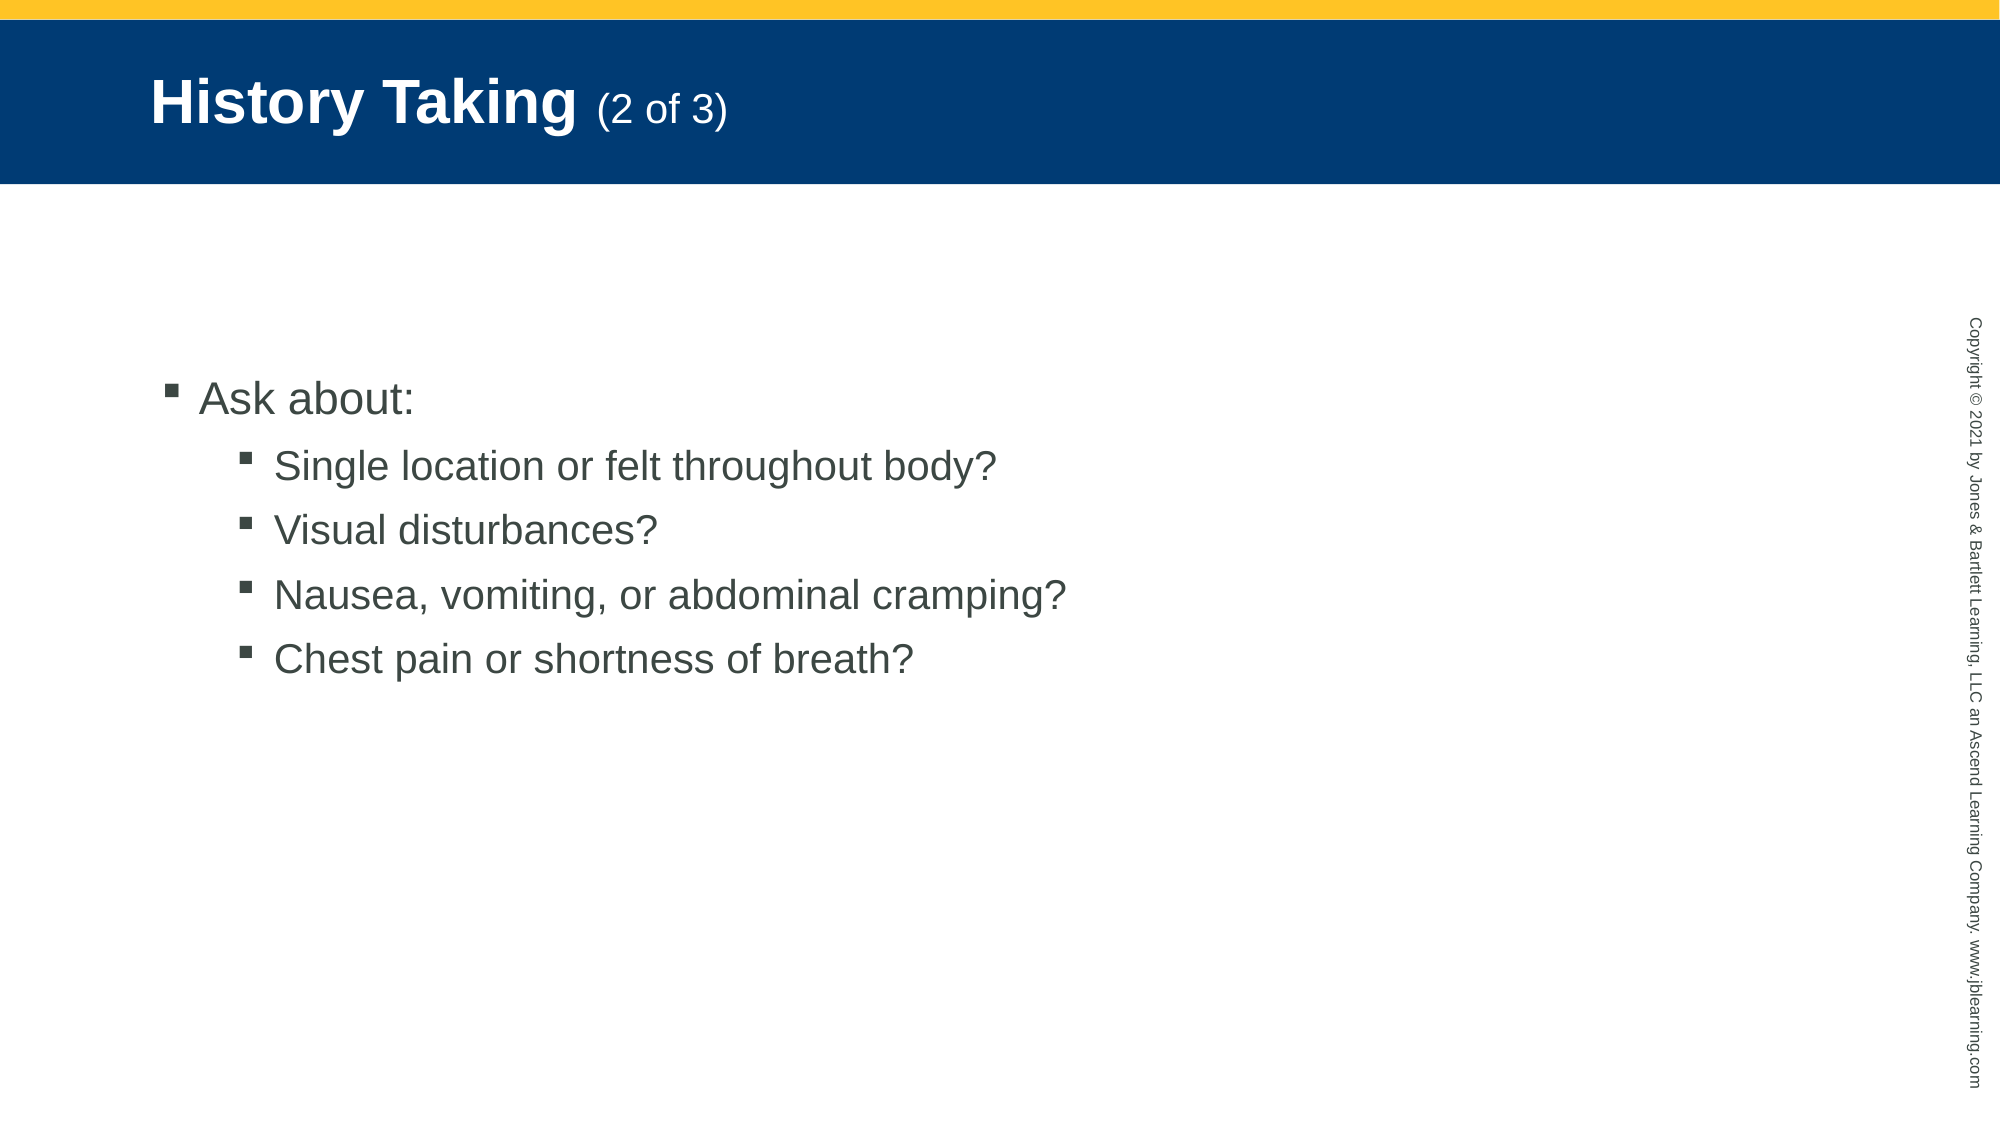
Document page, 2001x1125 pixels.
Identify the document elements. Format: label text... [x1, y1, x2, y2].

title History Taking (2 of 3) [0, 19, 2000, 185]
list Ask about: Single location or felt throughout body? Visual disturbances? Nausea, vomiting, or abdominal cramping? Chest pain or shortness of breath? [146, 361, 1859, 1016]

· · · · · · ·

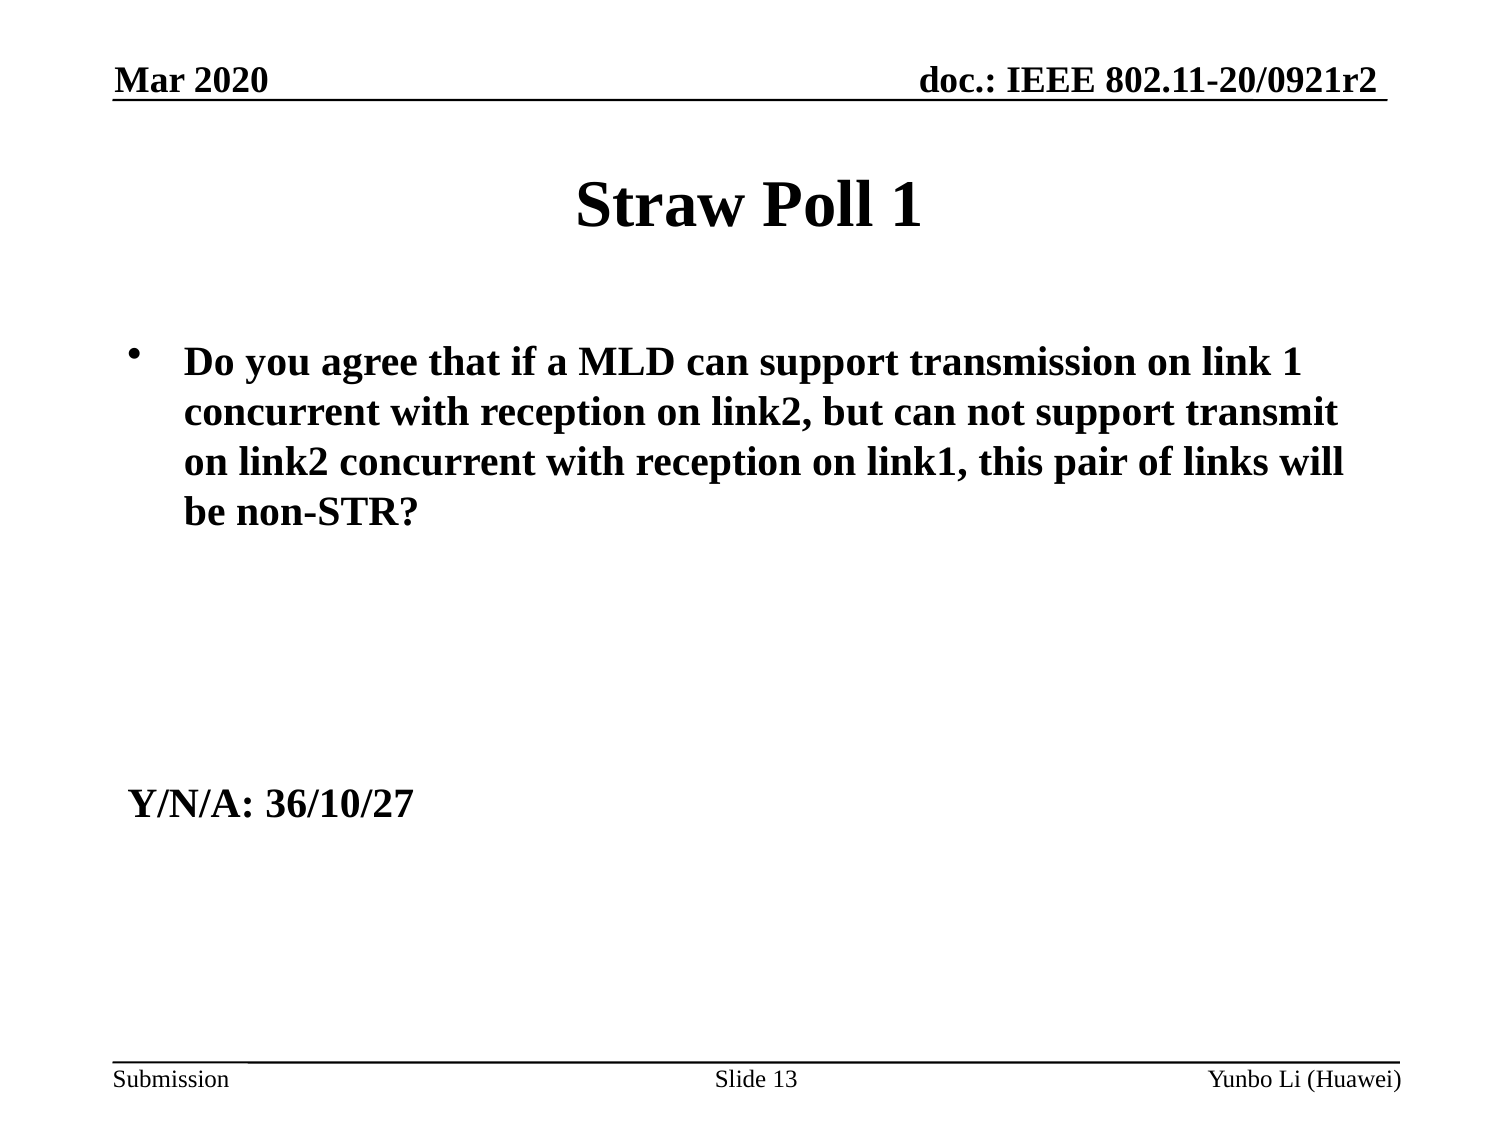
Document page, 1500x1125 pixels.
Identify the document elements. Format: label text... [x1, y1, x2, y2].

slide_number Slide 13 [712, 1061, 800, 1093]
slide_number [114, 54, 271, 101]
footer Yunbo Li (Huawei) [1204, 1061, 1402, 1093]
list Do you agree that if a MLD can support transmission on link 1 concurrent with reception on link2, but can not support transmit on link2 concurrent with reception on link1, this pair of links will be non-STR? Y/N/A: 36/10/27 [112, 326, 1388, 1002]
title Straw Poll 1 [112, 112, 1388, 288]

· · · · · · ·

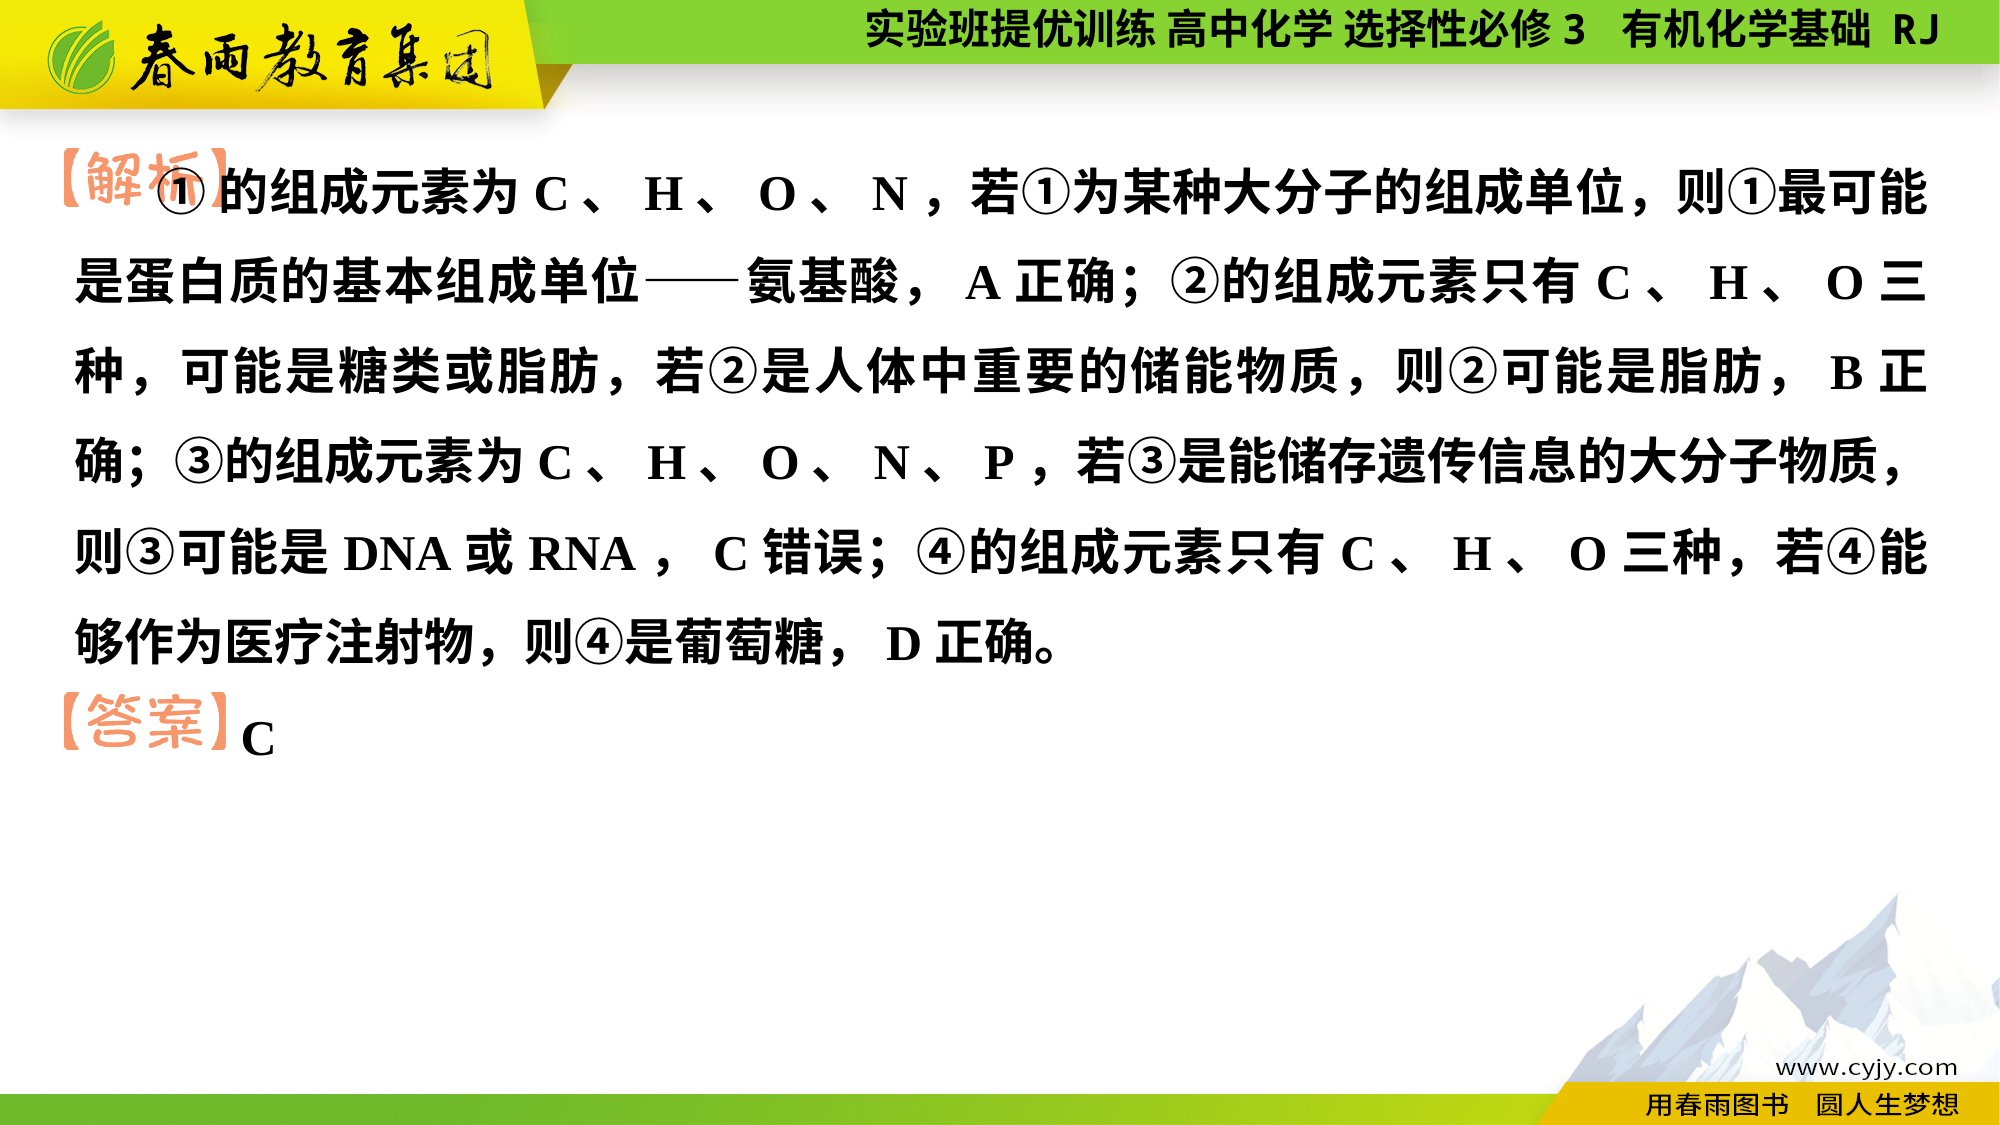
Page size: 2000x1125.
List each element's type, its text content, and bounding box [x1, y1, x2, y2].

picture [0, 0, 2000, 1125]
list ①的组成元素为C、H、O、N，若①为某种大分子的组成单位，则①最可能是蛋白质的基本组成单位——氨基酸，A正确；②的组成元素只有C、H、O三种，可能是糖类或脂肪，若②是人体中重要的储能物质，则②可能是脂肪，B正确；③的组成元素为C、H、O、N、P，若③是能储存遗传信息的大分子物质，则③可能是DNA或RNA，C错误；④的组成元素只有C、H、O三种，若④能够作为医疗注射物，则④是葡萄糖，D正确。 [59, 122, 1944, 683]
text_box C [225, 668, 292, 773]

· · · · · · ·

- Task requirements -
Go over the entries above and tally the lines holding "pixels"; please answer with the number alone.

- Result of this exercise -
2